MPs published a previously unseen email this week written by Mr Williams in February in which he complained to senior colleagues that he felt he had been “gratuitously and cruelly bullied and humiliated”. The email followed an emotional and particularly bruising encounter with top officials over his plans but was never sent after a weekend’s reflection.

Mr Williams said he was disappointed that the email – shown to his former head of communications – had come to light as it raised questions about the pressures faced by his predecessor who died just before he was due to hand over the reins, aged 57.

“I was feeling very battered and bruised, I was feeling very emotional. I had had a tough time and a continual feeling of being under this immense pressure,” said Mr Williams of the email. “It was heartfelt at the time. I was just at a low point in my career. It was one of the worst days ever. It was a bad day and a bad weekend.”

Worn down by his bruising encounters and a weekly 550-mile round-trip to his family home in north Wales, where his wife and three young children live, he decided to quit last weekend. “I woke up on Saturday morning, bolt upright. I woke my wife up and said, ‘I’ve come to my decision: I’m going to retire from policing.’”

Mr Williams took over the organisation in December 2012, two months after the former Tory Chief Whip Andrew Mitchell resigned following a ferocious campaign by sections of the federation, which had accused the MP of swearing at a Downing Street officer and calling him a “pleb”.

The scalp of Mr Mitchell – who had denied using the toxic phrase – was seen as payback after government changes to the service and the appointment of Tom Winsor as Chief Inspector of Police after he had championed the changes. It subsequently emerged that a witness to the row was a Metropolitan Police officer who had lied about what he had seen. The officer, PC Keith Wallis, was jailed for a year in February.

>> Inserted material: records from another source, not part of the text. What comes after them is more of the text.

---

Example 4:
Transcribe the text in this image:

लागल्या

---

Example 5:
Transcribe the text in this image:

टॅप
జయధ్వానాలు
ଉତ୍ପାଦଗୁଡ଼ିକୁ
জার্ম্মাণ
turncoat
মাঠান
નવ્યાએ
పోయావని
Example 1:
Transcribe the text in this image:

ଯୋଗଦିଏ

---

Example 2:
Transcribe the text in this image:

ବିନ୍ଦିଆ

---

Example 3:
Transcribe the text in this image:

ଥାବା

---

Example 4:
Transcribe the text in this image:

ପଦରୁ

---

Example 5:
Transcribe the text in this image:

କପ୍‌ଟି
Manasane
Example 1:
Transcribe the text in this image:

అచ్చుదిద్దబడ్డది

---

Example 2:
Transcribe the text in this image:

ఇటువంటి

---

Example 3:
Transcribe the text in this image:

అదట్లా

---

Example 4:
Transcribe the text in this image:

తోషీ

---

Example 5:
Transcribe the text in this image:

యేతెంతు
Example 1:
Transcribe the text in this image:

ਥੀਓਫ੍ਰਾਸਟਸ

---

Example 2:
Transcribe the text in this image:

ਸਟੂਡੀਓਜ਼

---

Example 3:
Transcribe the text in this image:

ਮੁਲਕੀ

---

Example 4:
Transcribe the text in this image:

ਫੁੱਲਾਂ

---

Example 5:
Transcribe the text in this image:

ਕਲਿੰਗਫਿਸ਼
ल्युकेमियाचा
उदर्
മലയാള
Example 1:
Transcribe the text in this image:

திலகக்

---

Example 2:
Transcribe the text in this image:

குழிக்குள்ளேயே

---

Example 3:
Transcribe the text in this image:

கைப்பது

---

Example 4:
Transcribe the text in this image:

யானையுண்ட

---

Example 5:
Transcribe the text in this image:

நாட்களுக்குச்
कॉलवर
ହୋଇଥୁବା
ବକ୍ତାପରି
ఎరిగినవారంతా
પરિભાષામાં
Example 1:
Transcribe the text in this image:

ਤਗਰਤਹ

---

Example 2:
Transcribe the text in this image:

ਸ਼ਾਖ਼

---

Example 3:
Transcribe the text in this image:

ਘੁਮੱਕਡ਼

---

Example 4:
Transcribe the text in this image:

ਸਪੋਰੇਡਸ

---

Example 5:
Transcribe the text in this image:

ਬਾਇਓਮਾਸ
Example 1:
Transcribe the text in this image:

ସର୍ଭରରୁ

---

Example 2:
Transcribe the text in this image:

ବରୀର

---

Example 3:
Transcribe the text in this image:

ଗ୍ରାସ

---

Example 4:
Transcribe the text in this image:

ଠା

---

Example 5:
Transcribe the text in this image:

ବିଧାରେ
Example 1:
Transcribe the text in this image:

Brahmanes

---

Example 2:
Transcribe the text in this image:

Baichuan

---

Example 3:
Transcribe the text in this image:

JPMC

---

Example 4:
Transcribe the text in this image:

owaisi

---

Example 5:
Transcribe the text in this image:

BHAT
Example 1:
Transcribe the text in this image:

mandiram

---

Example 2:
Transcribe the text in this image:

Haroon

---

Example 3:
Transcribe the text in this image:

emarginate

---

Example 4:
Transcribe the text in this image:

Despite internal resistance, Mr Williams commissioned a review headed by Sir David Normington, a former Home Office permanent secretary, as his first act on taking over.

It called for greater control on branch officials, financial transparency and a number of other measures, reigniting simmering battles within the federation.

Sir David said this week that the departure of Mr Williams and the general secretary Ian Rennie marked a “dangerous moment” for the organisation in which blockers of reform could take hold of the organisation again.

But Mr Williams said yesterday that he was confident that with his resignation the battle for reform had been won and that his colleagues would back it at their annual conference in May.

“I think it [the resignation] has helped push the reforms a little bit further along – ‘Look, gosh, Steve Williams is going’ – and that attitude has perhaps helped to make the change. It’s time for me to hang up my helmet and move on and let someone else see through the inevitable changes.”